第4話

やっぱり今日も朝からいっぱいの蝉の声で、僕は目が覚めた。考え事しながら、いつの間にか寝ちゃってたようだ。何か色々思いついてた事があったみたいな気もするけど、眠気の中で思いついた事はすっかり忘れてしまった気がする。


「ちょっとくらい宿題やったのー?」

「うん!帰ってからするー!」

リュックに水筒とお菓子を詰め込んで、家を出た。今日は蝉を捕るつもりもなかったけど、捕虫網を持って、おかあさんに適当な返事をして、僕は山へ向かう。


よかぜが向かった空を見上げて走り出して、捕虫網が倒れていた道を跳ねるように走る。野良仕事を始めているおじさんやおばあさんが「おはよう、そうすけ。また、山へ行くのか?」「気をつけて行くんだぞ」と声をかけてくれる。僕も「おはよう。昨日はスズメバチも見なかったよ」と返す。二人の変なおじさんには会ったけど、なんて思いながら。

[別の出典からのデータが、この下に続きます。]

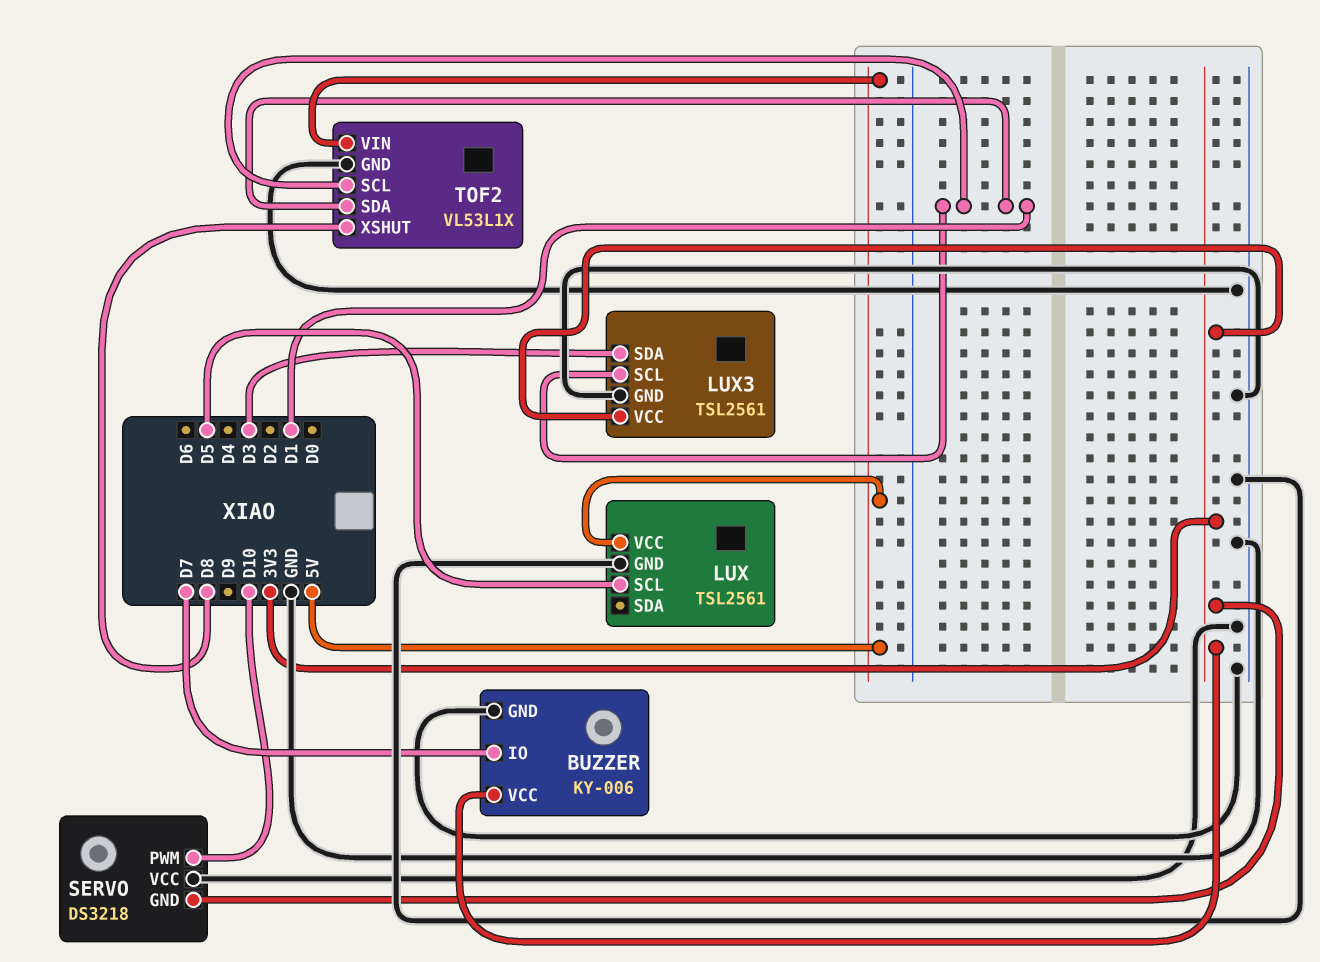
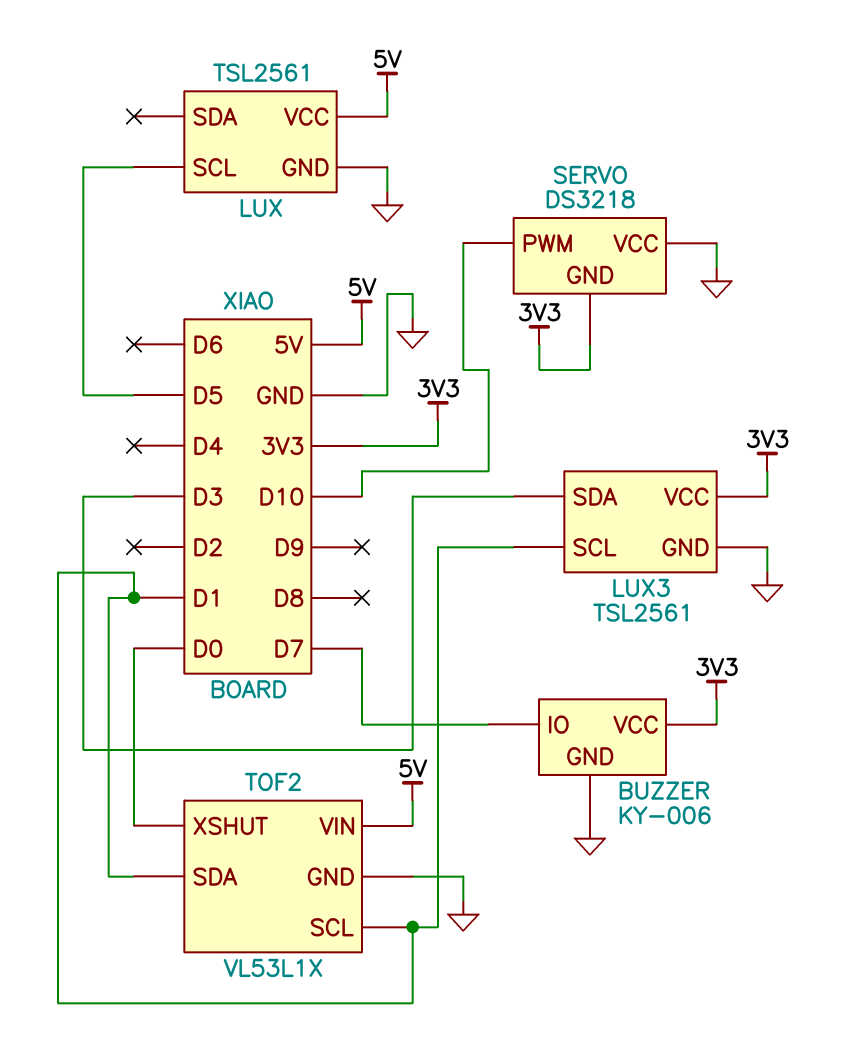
TOF2 pin XSHUT: D8 -> D0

一匹の蝉の声が、例えば落ちた葉っぱくらいの軽さのものなら動かせるくらいの力を持っていたなら、きっと僕はこの山に入れない。たくさんの蝉の声で、僕は跳ね返されてしまうだろう。だけど、蝉の声にはそんな力もなく、僕は山に入り、昨日の大木を目指す。

あった。あの木だ。僕はその木に駆け寄る。と、ドスンと後ろで音がした。振り返るとひるがいた。着地した直後の姿勢なのだろう、しゃがんで僕を見ている。すぐに立ち上がって、僕に近寄ってきた。

「こんにちは。昨日はあの後……」

「よかぜに、教えたのか!」

僕が言い終わらないうちに、ひるは怒った調子で聞いてきた。

「え、何を?」

分かってる、木の洞の事に違いない。

「あの木の洞の事だ!」

「う、うん……」

あまりの剣幕に僕はとぼける事も出来なかった。

「あぁ……なんということだ」

ひるは手で顔を覆いながらそう言った。


どれくらい時間が経っただろう。よろよろと歩いてあの洞の横に座り込んだひるは、じっと動かないでいる。顎を引いているのか、大きな帽子の鍔に隠れて顔は見えない。

「よかぜとは話をしたのか?」

座る事も出来ずに立っていた僕に、ひるはポツリと声を掛けてきた。帽子の鍔の向こうから。

「う、うん。……天狗とかなんとか言ってた」

「ああ。この国では天狗と呼ばれていた。随分昔のことだがな」

「……ひるとよかぜがそっくりだって言ったら、嫌そうな顔をしてたよ」

何かを話さなきゃならないような気がして、僕は思いついた事を口にしていた。

「そうだろうな……。……、私とよかぜは元は一人だった」

「え?」

「一人の人間が、ひる、と、よかぜ、という二人に分かれたんだ」

「双子、じゃなかったの?」

僕がそう言うと、ひるはプッと吹き出し、空を仰いで笑った。ようやく顔が見れた。でも、顔色はすこしだけ、青白くも見える。

「そうだったら、まだ、マシだったのかもなー」

乾いた笑いの後に、ひるはポツリとそう言った。